The signature Shack Burger is grilled and topped without fail by a melted slice of cheese, crisp leaf lettuce, tomatoes that are red almost beyond expectation and Shack Sauce, a creamy pinkish concoction that recalls the tang of Thousand Island dressing with none of the bitterness or bite. Crinkle-cut fries are crisp and 14-carat golden, with or without their signature cheddar-American blend cheese sauce—a treat that makes our hometown cheese, Whiz, look like the processed, unnatural mess that it is. These are the basics of burgers, done simply and right.
Meanwhile, custards are spectacularly creamy and rich, and even the iced tea-lemonade “Fifty/Fifty” is notably on point: tart, bitter, refreshing and without the cloying sweetness of most versions.
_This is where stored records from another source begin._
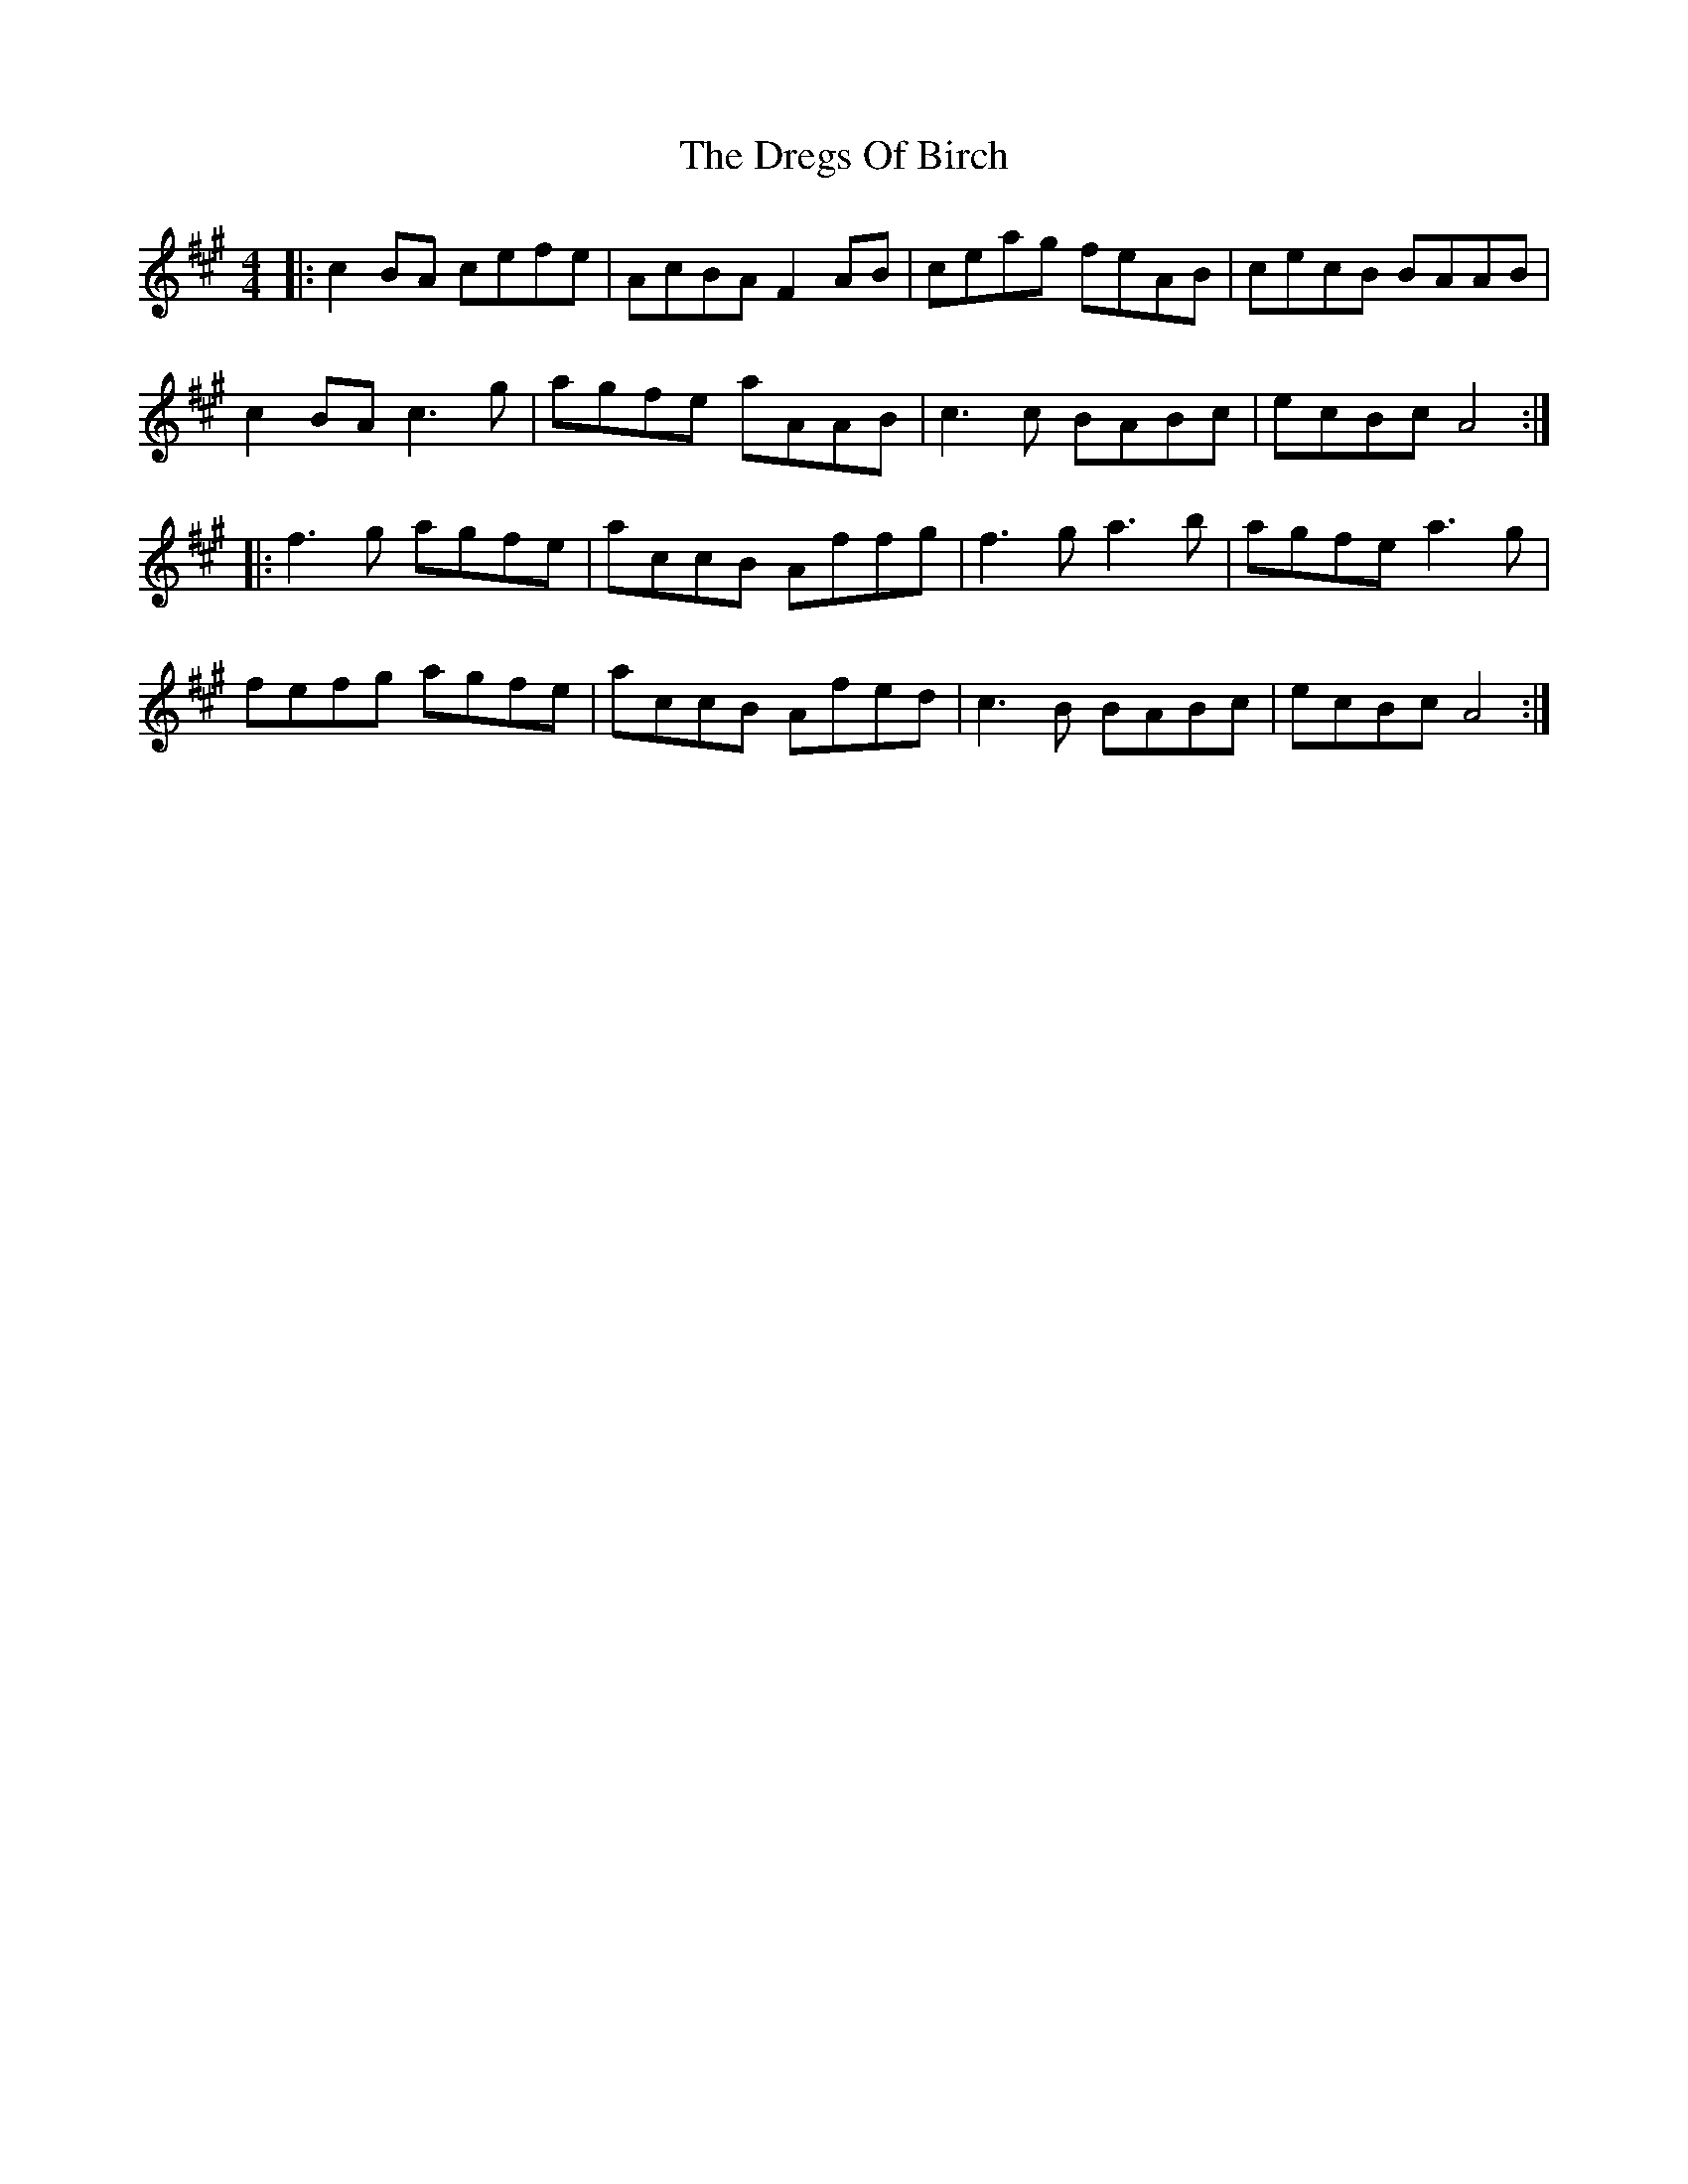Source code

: X: 10843
T: Dregs Of Birch, The
R: reel
M: 4/4
K: Amajor
|:c2 BA cefe|AcBA F2 AB|ceag feAB|cecB BAAB|
c2 BA c3g|agfe aAAB|c3c BABc|ecBc A4:|
|:f3g agfe|accB Affg|f3g a3b|agfe a3g|
fefg agfe|accB Afed|c3B BABc|ecBc A4:|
It’s hard to quibble with Shake Shack on its own merits. But like all restaurants, this one exists in the world, surrounded by people (largely waiting in line) and neighbors (who offer superior versions of both their signatures) and hype (20 minutes for a fast-food burger on a Thursday at 9 p.m.?), and although it’s impossible to blame the restaurant for its own popularity, it’s similarly impossible to extract the routinely delicious food Shake Shack serves from the sometimes crippling wait that accompanies it.
There are a lot of places to get a good burger within a few blocks of Rittenhouse Square—whether your preferred mode is diner simplicity (Five Guys) or trendy (500 Degrees) or upscale and well-heeled (Rouge). Likewise hot dogs (Underdogs) and frozen dessert (Capogiro). With that context in mind, it’s hard not to wonder: Given the choice, who would stand in line for yet another fast-food joint when that wait could just as easily be spent at a table looking forward to one of Center City’s many unique dishes?
The answer, as it turns out, is: an awful lot of us. There’s a simple appeal to a classic burger or dog paired with a beer and a shake or custard on a hot summer day. (And, hey, the menu even offers a brief but respectable wine list.) So—is Shake Shack an exciting addition to that corner? Without a doubt. Will it remain that way as the shiny gleam of “new” gradually fades from the equation? Time, and our notoriously hometown-proud palates, will tell.
2000 Sansom St. 215.809.1742. shakeshack.com
Cuisine type: Burgers, dogs, shakes, custards.
Hours: Daily, 11am-11pm.
Atmosphere: Aesthetically appealing burger joint, with reclaimed wood and brick details and a small sidewalk café.
Food: The basics done right: burgers and dogs, plus excellent cheese fries and a variety of custards and “concretes” (blended ice cream sundaes).
Service: Straightforward, simple and smiling.